## Trecho do documento
As histórias dos pais de crianças mortas em operações policiais na
Bahia
Em 2023, Joel da Conceição Castro teria 23 anos.
Poderia ter sido um grande capoeirista como o pai, Joel Castro, conhecido no
meio como Mestre Ninha. Talvez tivesse a oportunidade de conhecer outros países
pelo mundo graças à capoeira. Ou talvez tivesse se apaixonado por uma área
profissional totalmente diferente.
Todas essas possibilidades passam pela cabeça de
seu pai diariamente. "De vez em quando, viajo para fora do país pelo
trabalho da capoeira. Hoje, levo meninos da periferia para conhecer pela
primeira vez países como a França e a Alemanha. Fico olhando de longe,
lembrando do meu filho e que ele podia estar ali naquele momento", diz
Joel pai, hoje com 54 anos.

## Dados fornecidos
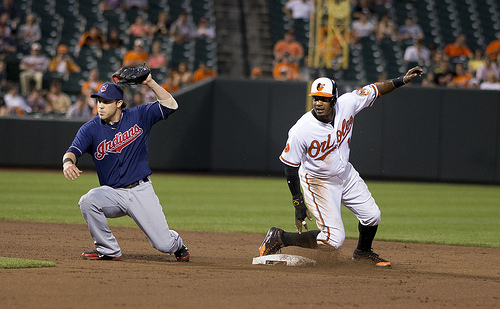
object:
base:
[248, 253, 319, 267]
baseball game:
[0, 0, 492, 309]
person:
[125, 38, 146, 64]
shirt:
[123, 50, 149, 65]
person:
[271, 34, 303, 57]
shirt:
[277, 41, 308, 57]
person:
[43, 45, 83, 74]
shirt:
[442, 42, 475, 55]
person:
[192, 63, 215, 83]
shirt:
[74, 33, 108, 49]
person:
[271, 53, 301, 82]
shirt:
[24, 56, 48, 70]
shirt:
[159, 80, 180, 94]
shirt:
[485, 41, 499, 55]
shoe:
[256, 226, 286, 259]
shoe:
[352, 244, 392, 267]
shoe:
[81, 248, 125, 260]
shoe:
[166, 241, 190, 262]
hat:
[308, 76, 339, 95]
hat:
[87, 83, 125, 101]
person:
[57, 70, 191, 260]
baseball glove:
[109, 64, 153, 83]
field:
[0, 163, 498, 307]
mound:
[0, 220, 499, 309]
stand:
[0, 7, 500, 93]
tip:
[384, 262, 393, 266]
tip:
[184, 257, 188, 260]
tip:
[81, 253, 90, 261]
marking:
[114, 59, 140, 78]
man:
[63, 44, 164, 247]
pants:
[79, 183, 182, 261]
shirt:
[274, 84, 381, 172]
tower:
[305, 0, 348, 66]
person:
[257, 66, 424, 274]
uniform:
[279, 84, 382, 249]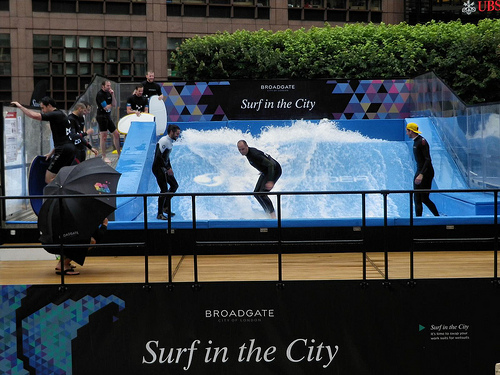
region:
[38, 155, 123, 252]
the umbrella is black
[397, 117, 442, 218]
man wears black suit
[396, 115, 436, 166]
man has yellow cap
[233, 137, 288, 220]
the man is crouched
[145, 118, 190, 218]
man has white and black suit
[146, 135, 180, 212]
black and white wetsuit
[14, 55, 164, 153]
people wearing black cloths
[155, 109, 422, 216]
water in a fountain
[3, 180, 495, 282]
the rail is black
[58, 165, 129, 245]
a black unbrella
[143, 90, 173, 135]
a white surfboard on the stage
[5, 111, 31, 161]
a sign on the wall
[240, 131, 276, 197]
man wearing a wetsuit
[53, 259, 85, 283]
a pair of sandals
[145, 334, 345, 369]
surf in the city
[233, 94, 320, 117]
surf in the city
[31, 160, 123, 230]
black umbrella with logo on it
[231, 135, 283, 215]
person surfing on artificial wave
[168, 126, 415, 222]
wave made artificially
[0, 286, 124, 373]
blue wave logo in wall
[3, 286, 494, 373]
black and blue wall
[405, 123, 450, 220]
person wearing black suit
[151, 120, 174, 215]
person in grey and white suit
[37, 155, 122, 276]
someone holding a black umbrella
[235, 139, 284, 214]
man in black wetsuit in sirf simulator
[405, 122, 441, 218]
man in black wetsuit and yellow hat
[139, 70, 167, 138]
man in black wetsuit holding white surfboard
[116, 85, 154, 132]
man in black wetsuit holding white surfboard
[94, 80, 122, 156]
man standing in black wetsuit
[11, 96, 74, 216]
man leaning against fence with blue surfboard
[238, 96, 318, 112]
name of machine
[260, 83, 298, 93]
name of company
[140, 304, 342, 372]
identification of machine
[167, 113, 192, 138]
head of a person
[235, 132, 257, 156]
head of a person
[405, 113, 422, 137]
head of a person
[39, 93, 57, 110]
head of a person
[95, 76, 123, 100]
head of a person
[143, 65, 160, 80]
head of a person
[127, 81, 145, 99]
head of a person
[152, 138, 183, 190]
arm of a person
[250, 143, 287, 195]
arm of a person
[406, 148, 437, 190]
arm of a person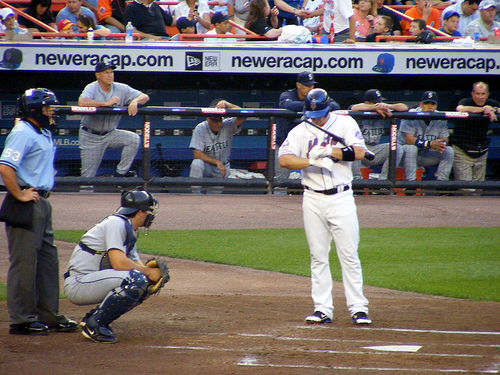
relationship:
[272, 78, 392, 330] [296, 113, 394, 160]
mets player at bat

## Exercícios
• A. Resuma o trecho do documento em duas frases.
• B. Segundo o trecho do documento, por qual nome Joel Castro é conhecido no meio da capoeira?
• C. Traduza para o inglês esta frase do trecho do documento: "Em 2023, Joel da Conceição Castro teria 23 anos."

## Respostas
• A. Joel da Conceição Castro teria 23 anos em 2023, e seu pai, o capoeirista Joel Castro, conhecido como Mestre Ninha, pensa todos os dias no que o filho poderia ter sido. Hoje com 54 anos, o pai leva meninos da periferia para conhecer países como a França e a Alemanha e, ao observá-los, lembra que o filho podia estar ali.

• B. Mestre Ninha.

• C. In 2023, Joel da Conceição Castro would have been 23 years old.